*** PROVIDED RECORDS ***

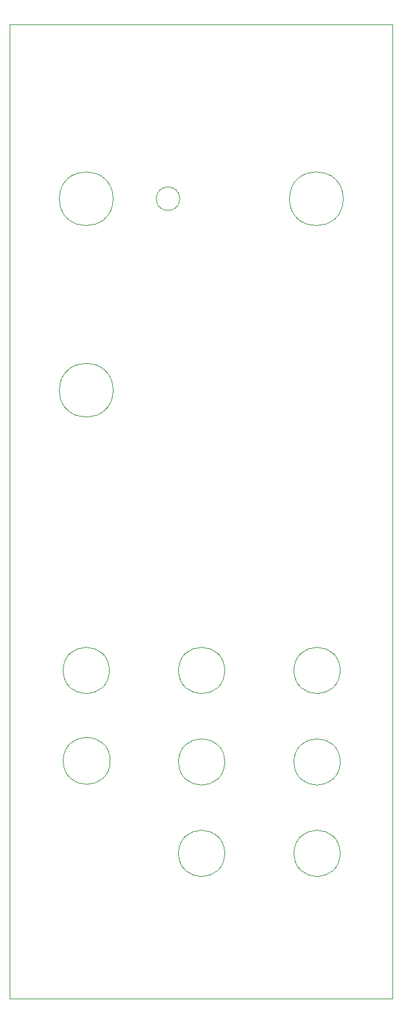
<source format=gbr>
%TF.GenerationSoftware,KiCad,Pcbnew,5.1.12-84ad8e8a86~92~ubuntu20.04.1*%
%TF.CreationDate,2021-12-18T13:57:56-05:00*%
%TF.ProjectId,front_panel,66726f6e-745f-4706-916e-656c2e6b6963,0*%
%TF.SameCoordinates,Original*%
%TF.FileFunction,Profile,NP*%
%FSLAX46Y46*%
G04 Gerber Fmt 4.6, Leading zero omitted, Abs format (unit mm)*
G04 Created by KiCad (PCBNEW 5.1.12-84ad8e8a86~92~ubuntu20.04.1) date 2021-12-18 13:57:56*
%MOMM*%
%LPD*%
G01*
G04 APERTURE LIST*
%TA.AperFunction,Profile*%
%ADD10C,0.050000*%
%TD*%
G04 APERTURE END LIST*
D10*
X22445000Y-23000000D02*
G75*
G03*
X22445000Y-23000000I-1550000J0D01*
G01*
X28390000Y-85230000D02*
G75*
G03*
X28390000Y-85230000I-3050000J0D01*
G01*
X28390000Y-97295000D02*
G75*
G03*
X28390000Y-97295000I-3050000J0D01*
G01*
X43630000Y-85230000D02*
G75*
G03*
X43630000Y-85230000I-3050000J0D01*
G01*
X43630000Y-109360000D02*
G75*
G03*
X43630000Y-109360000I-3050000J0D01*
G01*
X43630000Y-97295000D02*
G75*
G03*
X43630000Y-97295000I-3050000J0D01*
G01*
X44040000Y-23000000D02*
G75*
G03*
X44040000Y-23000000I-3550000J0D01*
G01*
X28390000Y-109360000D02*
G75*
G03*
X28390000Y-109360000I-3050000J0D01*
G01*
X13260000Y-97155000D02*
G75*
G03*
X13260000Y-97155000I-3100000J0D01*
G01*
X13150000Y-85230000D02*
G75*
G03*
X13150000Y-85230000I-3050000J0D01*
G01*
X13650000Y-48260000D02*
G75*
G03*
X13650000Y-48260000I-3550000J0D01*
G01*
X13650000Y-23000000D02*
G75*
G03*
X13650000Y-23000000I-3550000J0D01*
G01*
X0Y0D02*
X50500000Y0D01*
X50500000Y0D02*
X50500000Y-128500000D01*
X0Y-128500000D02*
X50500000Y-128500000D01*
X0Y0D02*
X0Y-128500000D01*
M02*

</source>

*** End of PROVIDED RECORDS ***

Go through the entries above and copy every line containing "KiCad".

**ANSWER:**
%TF.GenerationSoftware,KiCad,Pcbnew,5.1.12-84ad8e8a86~92~ubuntu20.04.1*%
G04 Created by KiCad (PCBNEW 5.1.12-84ad8e8a86~92~ubuntu20.04.1) date 2021-12-18 13:57:56*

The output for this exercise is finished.